[start of Selection]

Everyone knows that any measurement tends to disturb the physical quantity we are trying to measure. This issue is particularly blatant when you try to measure the temperature with a USB sensor. Some sensor types affect the temperature more than others, but there are ways to limit the problem. Let's look at this in more details...
The basic issue is that any electronic measuring circuit works by having electricity moving into its components, creating heat that is therefore going to perturb the measures as it warms the air close to the circuit. As you can barely feel this heat to the touch, you could think that it is negligible, and even more so because nature tends to dissipate heat everywhere. In fact, some quick experiments show that this effect is not insignificant and that you must take it into account if you wish accurate measures in absolute value.

[end of Selection]

- What is being asked:
Transcribe the text on USB temperature sensors starting at "The basic issue" and ending at "in absolute value.".

[start of Records supplied]

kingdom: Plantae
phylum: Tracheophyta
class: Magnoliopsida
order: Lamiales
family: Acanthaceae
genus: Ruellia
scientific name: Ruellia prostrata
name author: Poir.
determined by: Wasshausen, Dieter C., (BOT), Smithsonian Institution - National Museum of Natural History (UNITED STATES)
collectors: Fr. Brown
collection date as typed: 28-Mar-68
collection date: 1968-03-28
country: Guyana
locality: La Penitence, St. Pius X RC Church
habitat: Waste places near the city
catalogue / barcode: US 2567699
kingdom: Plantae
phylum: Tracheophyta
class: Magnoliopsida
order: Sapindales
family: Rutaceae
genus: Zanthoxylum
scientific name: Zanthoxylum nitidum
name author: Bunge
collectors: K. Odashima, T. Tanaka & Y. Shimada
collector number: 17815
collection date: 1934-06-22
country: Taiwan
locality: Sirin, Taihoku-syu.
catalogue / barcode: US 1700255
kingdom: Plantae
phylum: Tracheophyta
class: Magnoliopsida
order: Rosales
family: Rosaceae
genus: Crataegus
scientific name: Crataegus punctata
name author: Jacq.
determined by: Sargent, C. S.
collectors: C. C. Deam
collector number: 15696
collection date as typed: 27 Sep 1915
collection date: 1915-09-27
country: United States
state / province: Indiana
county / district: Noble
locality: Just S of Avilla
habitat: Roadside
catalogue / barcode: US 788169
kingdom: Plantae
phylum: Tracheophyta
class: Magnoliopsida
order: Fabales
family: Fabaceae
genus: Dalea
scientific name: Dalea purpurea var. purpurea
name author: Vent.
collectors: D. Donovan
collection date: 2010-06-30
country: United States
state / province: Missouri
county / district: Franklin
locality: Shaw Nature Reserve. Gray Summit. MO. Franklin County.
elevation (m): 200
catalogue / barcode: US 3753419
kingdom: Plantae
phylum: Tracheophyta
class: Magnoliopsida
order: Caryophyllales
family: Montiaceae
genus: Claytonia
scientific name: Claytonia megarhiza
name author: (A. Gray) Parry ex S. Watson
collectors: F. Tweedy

[end of Records supplied]

- Finished exercise:
The basic issue is that any electronic measuring circuit works by having electricity moving into its components, creating heat that is therefore going to perturb the measures as it warms the air close to the circuit. As you can barely feel this heat to the touch, you could think that it is negligible, and even more so because nature tends to dissipate heat everywhere. In fact, some quick experiments show that this effect is not insignificant and that you must take it into account if you wish accurate measures in absolute value.